A primeira vez que eu ouvi o nome de Cassandra Rios foi durante a faculdade de Letras. Não por professores, mas por uma colega de classe que apontou a relevância das escritoras lésbicas brasileiras — e suas ausências no estudo (e ensino) de literatura nacional. Naquela época eu já sabia que ao se trabalhar com literatura entramos em um campo que já foi (e ainda é) fortemente influenciado pelo patriarcalismo, e dessa vez não seria diferente. Considerada a escritora mais censurada pela ditadura militar, Cassandra Rios fez história como primeira autora brasileira a vender um milhão de obras e mostrou o lado cotidiano e humano de suas personagens lésbicas, desmentindo estereótipos que habitavam as mentes alienadas pela hipocrisia da moral e dos bons costumes.

Cassandra Rios nasceu como uma profecia para Odete Rios. Escreveu seu primeiro livro, A Volúpia do Pecado, com apenas dezesseis anos, conquistando uma série de negativas de editoras que não queriam arriscar a publicação de uma história sobre o romance entre duas adolescentes lésbicas. Foi com o dinheiro emprestado da mãe que Cassandra conseguiu publicar por conta própria, e sua primeira recepção seria um prelúdio do que estava por vir: sucesso de vendas (superando escritores famosos de sua época, como Jorge Amado e Clarice Lispector) e censura.

A Volúpia do Pecado foi um sucesso. Em dez anos, foi reeditado nove vezes até ser censurado pela ditadura militar, em 1962, com a justificativa de que tal obra “ofendia a moral e os bons costumes”. Mas tal perseguição não intimidou a escrita direta e fascinante de Cassandra, que, com suas capas sensuais e linguagem popular, linear e com muito suspense, conquistou uma série de leitores, escrevendo mais de quarenta romances com personagens homossexuais. Suas obras, que partiram de um cenário marcado por estereótipos, pôde retirar suas personagens do exótico lugar carnavalesco e inseri-las em um cotidiano real.

:::

O QUE FAZER: Liste todas as pessoas mencionadas pelo nome no trecho sobre Cassandra Rios.

MATERIAL REUNIDO:
:::

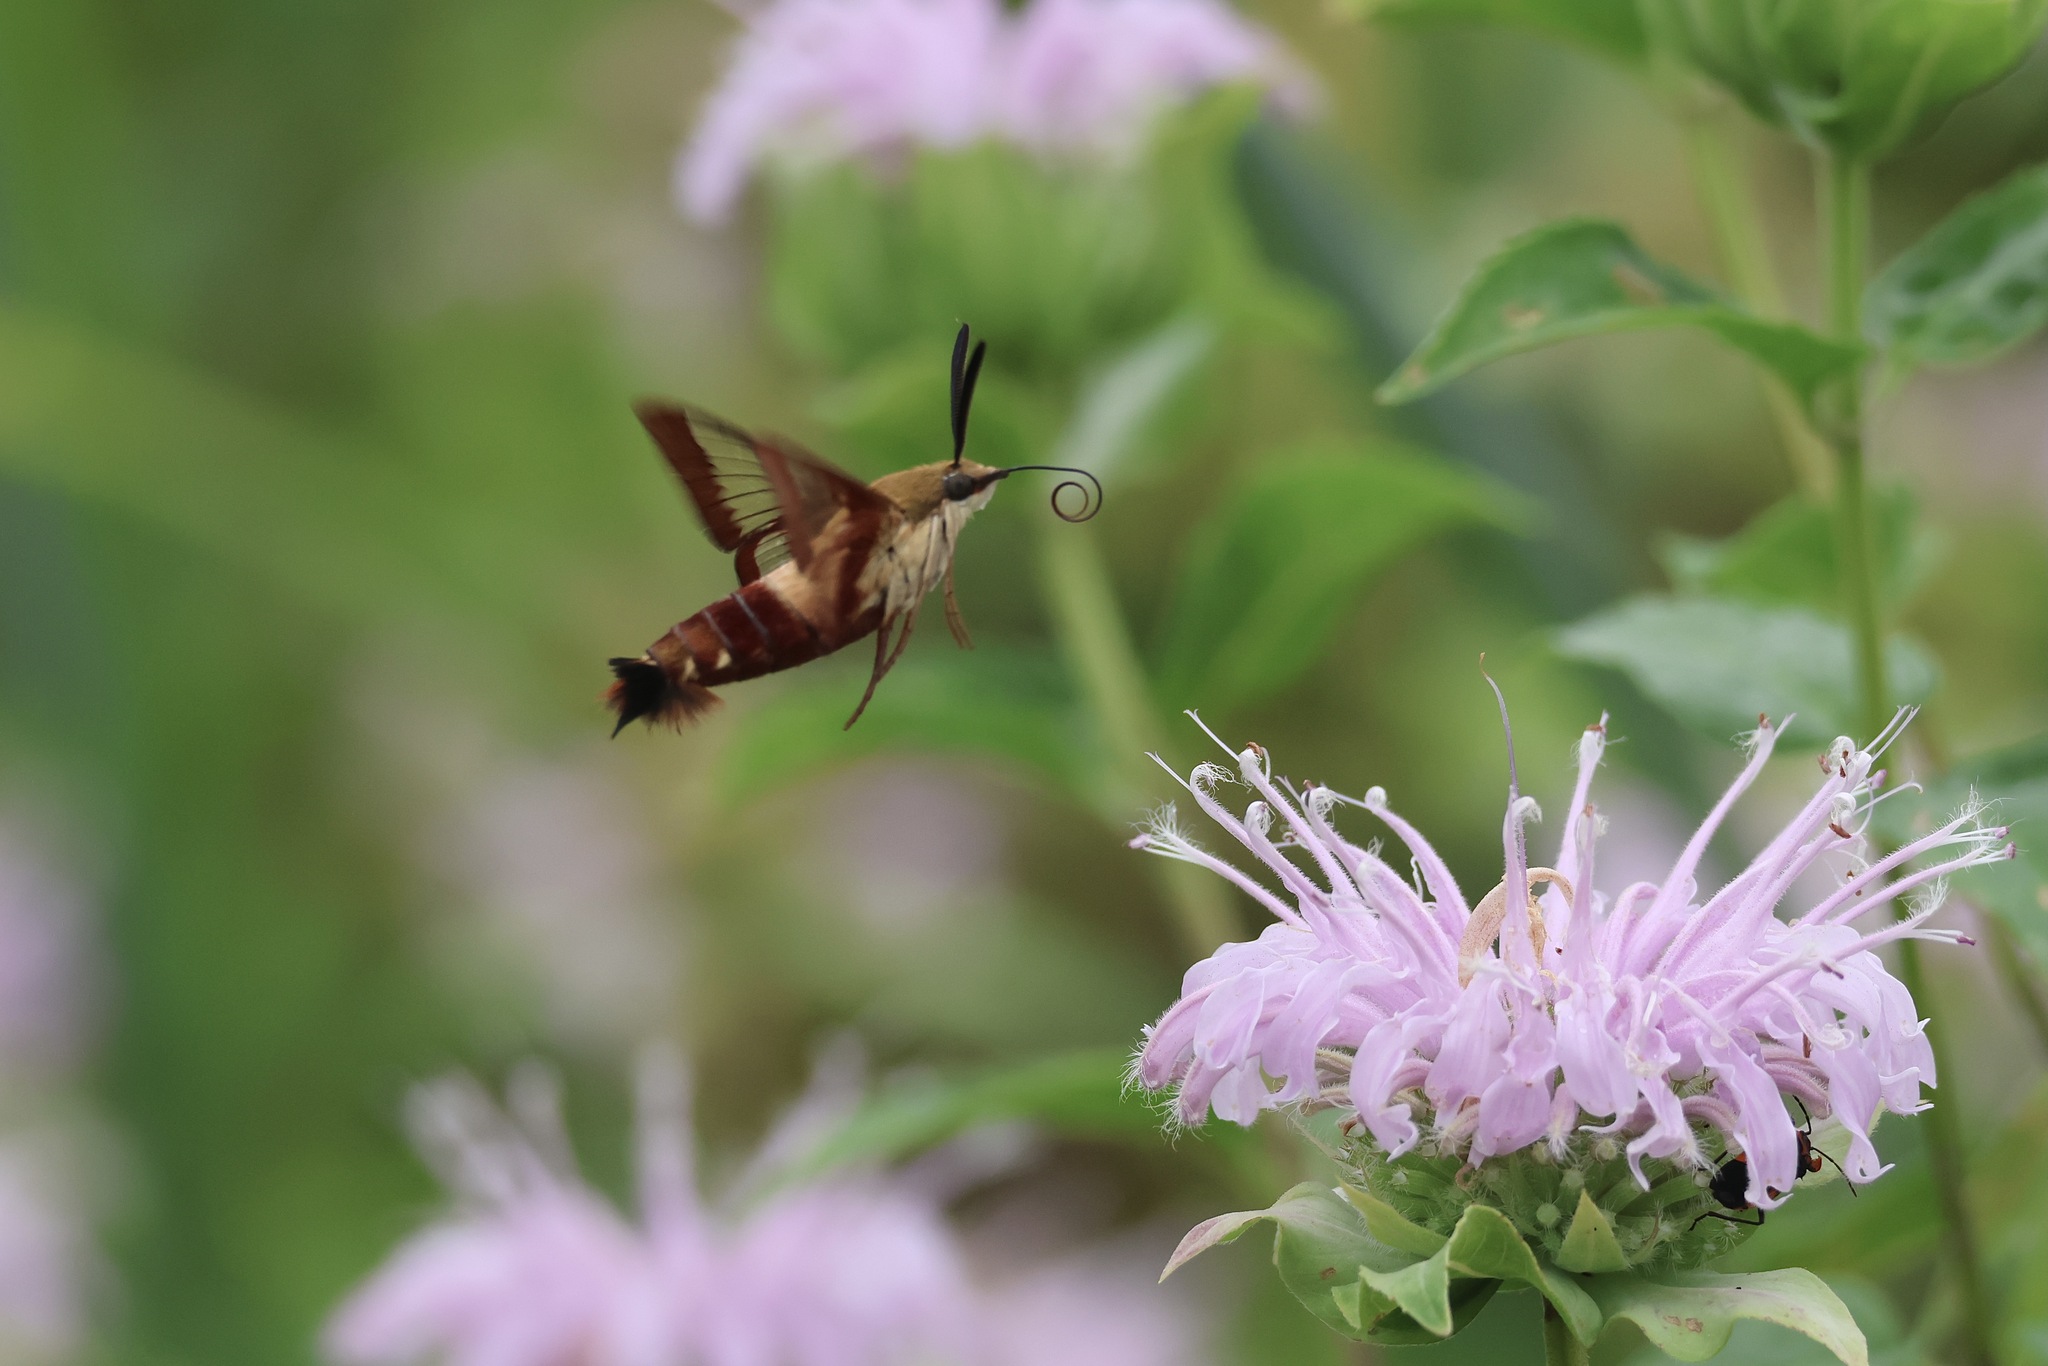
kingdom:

:::

RESPOSTA FINAL: As pessoas mencionadas pelo nome são Cassandra Rios, Odete Rios, Jorge Amado e Clarice Lispector.